La Repubblica.it ha pubblicato un articolo che ha suscitato un certo scalpore, relativo a quanto accaduto poche ore fa alla stazione di Roma Termini, dove un poliziotto ha sparato, colpendolo all’inguine in modo non mortale, a un ghanese irregolare di 44 anni che, in evidente stato di alterazione, minacciava gli agenti stessi (e le altre persone presenti) con un coltello. La procura della Repubblica ha (doverosamente, sia chiaro), avviato un’inchiesta per valutare eventuali responsabilità e la congruità dell’intervento eseguito.
L’articolo tuttavia parla di “polemica nel blitz”, citando un non meglio precisato esperto di antiterrorismo e suggerendo la tesi secondo la quale l’agente non avrebbe dovuto sparare in quanto “il sospetto aveva un coltello ma era solo, i poliziotti operavano in dieci”.
Secondo l’esperto, in particolare, la modalità (a questo punto da intendersi preferibile all’uso dell’arma da fuoco) era “la triangolazione: il fulcro è l’obiettivo. Noi, in quel caso erano una decina, gli giriamo intorno. Nel frattempo si chiede aiuto, si tiene lontano con lo sfollagente l’uomo da bloccare. Si ancora a una parete a poco a poco. Dobbiamo portare la pelle a casa, non siamo certo pazzi”.
Ma quali polemiche?
A noi sembra, piuttosto, che le polemiche siano costruite a tavolino (dai colleghi di Repubblica, non dall’esperto), allo scopo ancora una volta di delegittimare l’operato degli appartenenti alle forze dell’ordine, che spesso e volentieri si trovano a operare con assoluta scarsezza di mezzi operativi. Da poco tempo, infatti, vengono distribuiti (ma non a tutti gli operatori) guanti anti-taglio, invece i corpetti sottocamicia anti-taglio e anti-perforazione sono un miraggio, fermo restando che un fendente portato alla gola dell’operatore risulta sicuramente mortale anche in presenza di questi dispositivi di protezione individuale.

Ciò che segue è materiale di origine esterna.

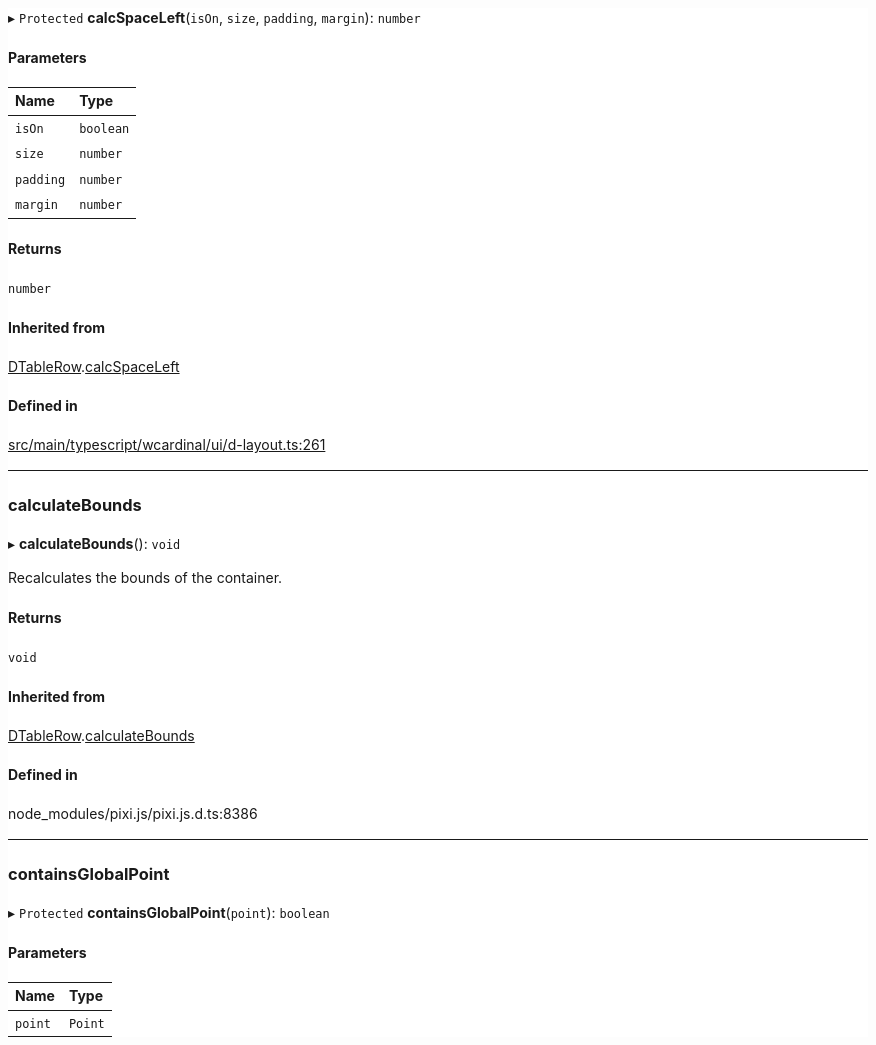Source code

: ▸ `Protected` **calcSpaceLeft**(`isOn`, `size`, `padding`, `margin`): `number`

#### Parameters

| Name | Type |
| :------ | :------ |
| `isOn` | `boolean` |
| `size` | `number` |
| `padding` | `number` |
| `margin` | `number` |

#### Returns

`number`

#### Inherited from

[DTableRow](DTableRow.md).[calcSpaceLeft](DTableRow.md#calcspaceleft)

#### Defined in

[src/main/typescript/wcardinal/ui/d-layout.ts:261](https://github.com/winter-cardinal/winter-cardinal-ui/blob/v0.227.0/src/main/typescript/wcardinal/ui/d-layout.ts#L261)

___

### calculateBounds

▸ **calculateBounds**(): `void`

Recalculates the bounds of the container.

#### Returns

`void`

#### Inherited from

[DTableRow](DTableRow.md).[calculateBounds](DTableRow.md#calculatebounds)

#### Defined in

node_modules/pixi.js/pixi.js.d.ts:8386

___

### containsGlobalPoint

▸ `Protected` **containsGlobalPoint**(`point`): `boolean`

#### Parameters

| Name | Type |
| :------ | :------ |
| `point` | `Point` |
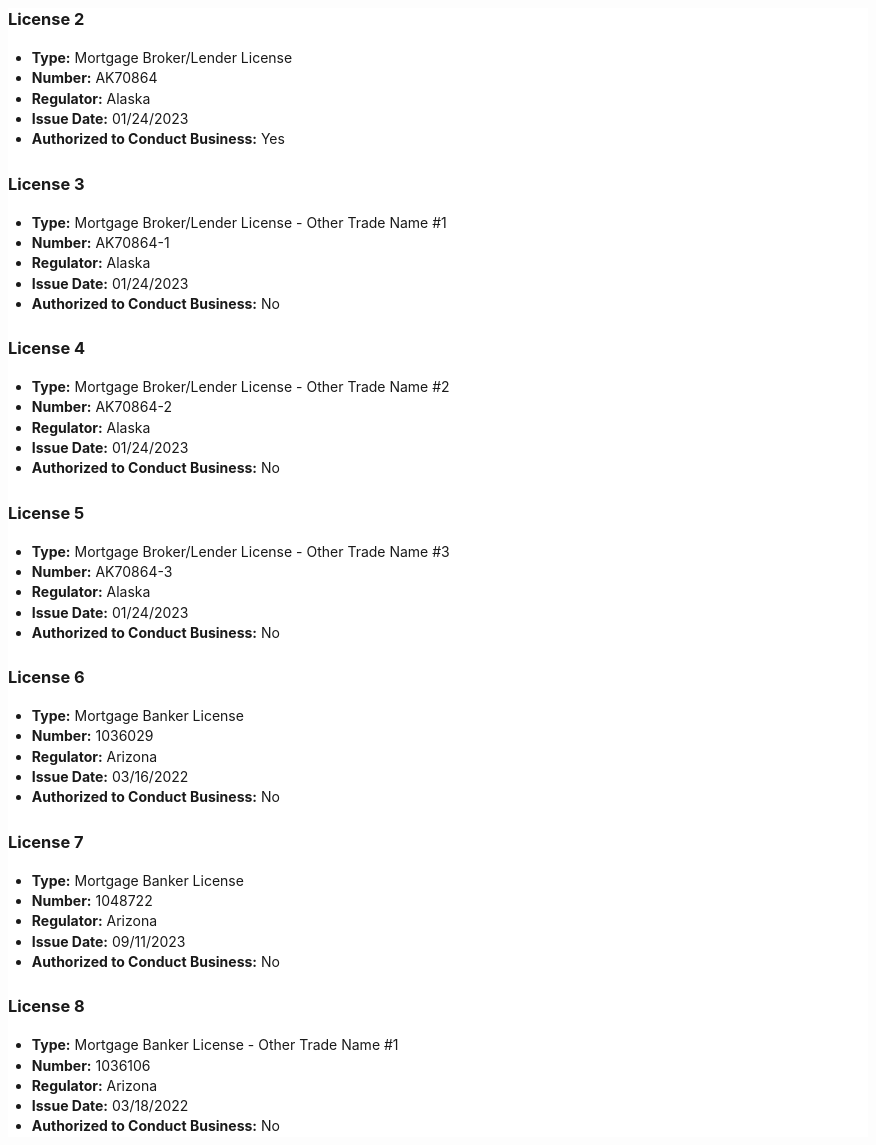 ### License 2
- **Type:** Mortgage Broker/Lender License
- **Number:** AK70864
- **Regulator:** Alaska
- **Issue Date:** 01/24/2023
- **Authorized to Conduct Business:** Yes

### License 3
- **Type:** Mortgage Broker/Lender License - Other Trade Name #1
- **Number:** AK70864-1
- **Regulator:** Alaska
- **Issue Date:** 01/24/2023
- **Authorized to Conduct Business:** No

### License 4
- **Type:** Mortgage Broker/Lender License - Other Trade Name #2
- **Number:** AK70864-2
- **Regulator:** Alaska
- **Issue Date:** 01/24/2023
- **Authorized to Conduct Business:** No

### License 5
- **Type:** Mortgage Broker/Lender License - Other Trade Name #3
- **Number:** AK70864-3
- **Regulator:** Alaska
- **Issue Date:** 01/24/2023
- **Authorized to Conduct Business:** No

### License 6
- **Type:** Mortgage Banker License
- **Number:** 1036029
- **Regulator:** Arizona
- **Issue Date:** 03/16/2022
- **Authorized to Conduct Business:** No

### License 7
- **Type:** Mortgage Banker License
- **Number:** 1048722
- **Regulator:** Arizona
- **Issue Date:** 09/11/2023
- **Authorized to Conduct Business:** No

### License 8
- **Type:** Mortgage Banker License - Other Trade Name #1
- **Number:** 1036106
- **Regulator:** Arizona
- **Issue Date:** 03/18/2022
- **Authorized to Conduct Business:** No
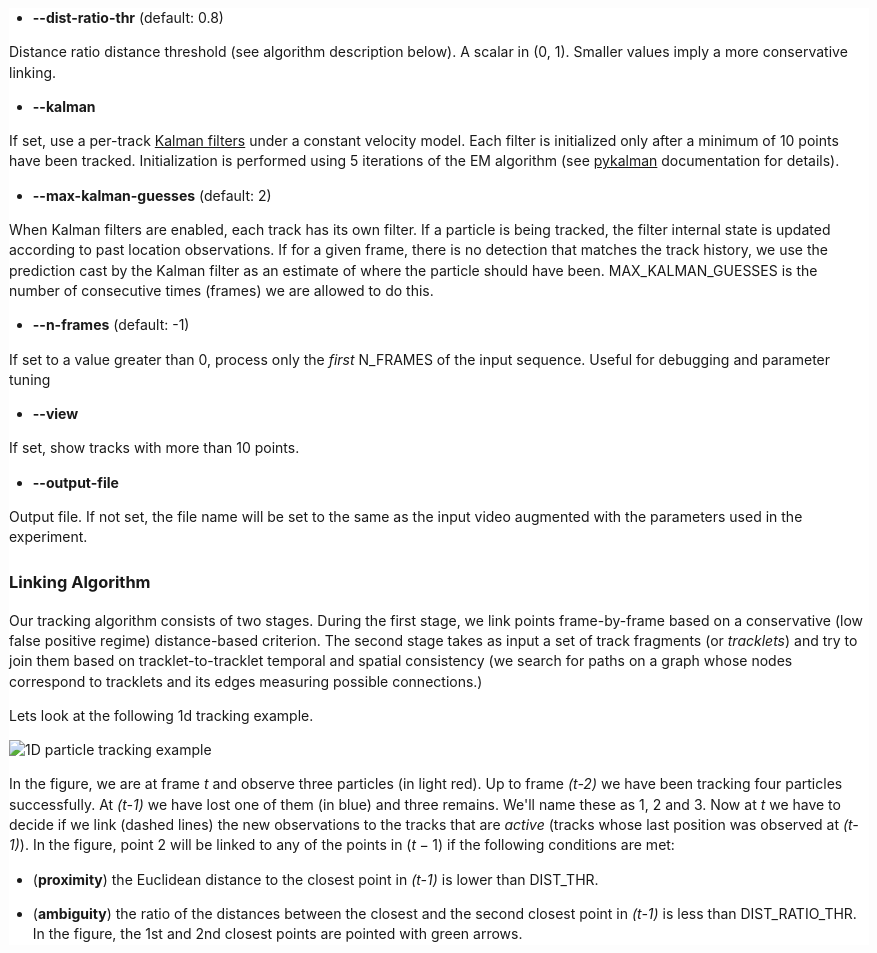 * **--dist-ratio-thr** (default: 0.8)

Distance ratio distance threshold (see algorithm description below). A scalar in (0, 1). Smaller values imply a more conservative linking.

* **--kalman**

If set, use a per-track [Kalman filters](https://en.wikipedia.org/wiki/Kalman_filter) under a constant velocity model. Each filter is initialized only after a minimum of 10 points have been tracked. Initialization is performed using 5 iterations of the EM algorithm (see [pykalman](https://pykalman.github.io/) documentation for details).

* **--max-kalman-guesses** (default: 2)

When Kalman filters are enabled, each track has its own filter. If a particle is being tracked, the filter internal state is updated according to past location observations. If for a given frame, there is no detection that matches the track history, we use the prediction cast by the Kalman filter as an estimate of where the particle should have been. MAX_KALMAN_GUESSES is the number of consecutive times (frames) we are allowed to do this.

* **--n-frames** (default: -1)

If set to a value greater than 0, process only the *first* N_FRAMES of the input sequence. Useful for debugging and parameter tuning

* **--view**

If set, show tracks with more than 10 points.

* **--output-file**

Output file. If not set, the file name will be set to the same as the input video augmented with the parameters used in the experiment.

### Linking Algorithm

Our tracking algorithm consists of two stages. During the first stage, we link points frame-by-frame based on a conservative (low false positive regime) distance-based criterion. The second stage takes as input a set of track fragments (or *tracklets*) and try to join them based on tracklet-to-tracklet temporal and spatial consistency (we search for paths on a graph whose nodes correspond to tracklets and its edges measuring possible connections.)

Lets look at the following 1d tracking example.

![](img/linker.png?raw=true "1D particle tracking example")

In the figure, we are at frame *t* and observe three particles (in light red). Up to frame *(t-2)* we have been tracking four particles successfully. At *(t-1)* we have lost one of them (in blue) and three remains. We'll name these as 1, 2 and 3. Now at $t$ we have to decide if we link (dashed lines) the new observations to the tracks that are *active* (tracks whose last position was observed at *(t-1)*). In the figure, point 2 will be linked to any of the points in $(t-1)$ if the following conditions are met:

* (**proximity**) the Euclidean distance to the closest point in *(t-1)* is lower than DIST_THR.

* (**ambiguity**) the ratio of the distances between the closest and the second closest point in *(t-1)* is less than DIST_RATIO_THR. In the figure, the 1st and 2nd closest points are pointed with green arrows.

L’arma da fuoco è senza dubbio una opzione che può risultare ridondante ed eccessiva in determinati contesti, proprio per questo sarebbe invece fondamentale la distribuzione e l’impiego del Taser, che ha lo scopo specifico di consentire l’immobilizzazione in sicurezza dell’aggressore senza determinare danni permanenti al suo organismo ma, soprattutto, evitando il contatto corpo a corpo con gli operatori, che può risultare pericoloso e letale per questi ultimi ma, nella concitazione, può determinare danni e lesioni anche gravi all’aggressore medesimo. È appena il caso di ricordare, tra l’altro, che una specifica circolare dell’allora capo della polizia Franco Gabrielli ha formalmente vietato agli operatori della polizia di Stato di integrare il proprio equipaggiamento con elementi di acquisto e approvvigionamento privato.
La nostra posizione è, a quanto pare, quantomeno condivisa dalla questura che, bontà sua, in una nota ha dichiarato: “è stato costretto a utilizzare l’arma in dotazione e a esplodere un colpo di sicurezza, indirizzandolo agli arti inferiori”.
Quando gli operatori delle forze dell’ordine saranno dotati di tutti gli strumenti necessari e attuali, che negli altri Paesi sono in dotazione ormai da anni, si potrà discutere su quali procedure fossero in concreto preferibili da attuare. Fino a quel momento, l’unica cosa che è possibile fare è ringraziare i poliziotti (e i carabinieri) per il loro quotidiano sacrificio nell’ovviare alle carenze dell’amministrazione e della politica. Quindi, ragazzi, GRAZIE.